All apologies for beating this dead horse again, but I was wondering something.
Much of the debate on the truth of evolution branches off into its many subtopics. These debates get very wordy, very elaborate and bring up endless point and counterpoint on every little detail.
While I am definately not trying to discredit detailed debate, I was just wondering why this obfuscation and confusion occurs when the core of the topic really isn't that complicated or hard to understand at all.
Here's what I'm getting at: Why isn't something simple like Dog breeding enough to prove the existence of evolution?
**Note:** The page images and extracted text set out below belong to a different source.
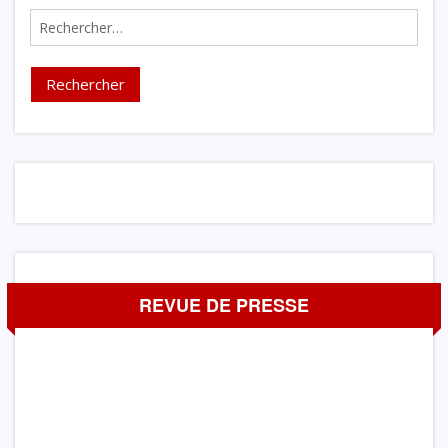
Rechercher :
REVUE DE PRESSE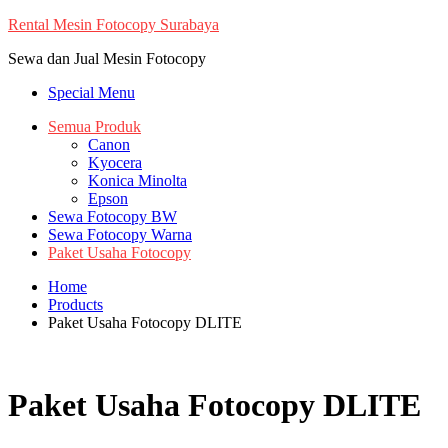
Skip
Rental Mesin Fotocopy Surabaya
to
Sewa dan Jual Mesin Fotocopy
content
Special Menu
Semua Produk
Canon
Kyocera
Konica Minolta
Epson
Sewa Fotocopy BW
Sewa Fotocopy Warna
Paket Usaha Fotocopy
Home
Products
Paket Usaha Fotocopy DLITE
Paket Usaha Fotocopy DLITE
For the sake of argument, just for a moment, forget about Darwin, forget about alleles, and completely forget human origins and monkeys.
If breeders wants a specific type of Dog, artificial selection is applied to many generations of a type of dog until the breeders(or more likely, their descendants) end up with an animal that has a silky, shiny coat, is rediculously miniaturized, or has a long slender frame for running quickly, etc.
Do you see what I mean?
You are right in thinking that changing something superficial like the length of an animals legs alone will not result in speciation. But there's no reason to believe it must stop there (unless you believe in some silly copout contruction like Macro/Micro evolution.)
More details here
So what do you guys think? Can't evolution be debated from simple points and facts? Does selective breeding not count as any sort of evolution or what?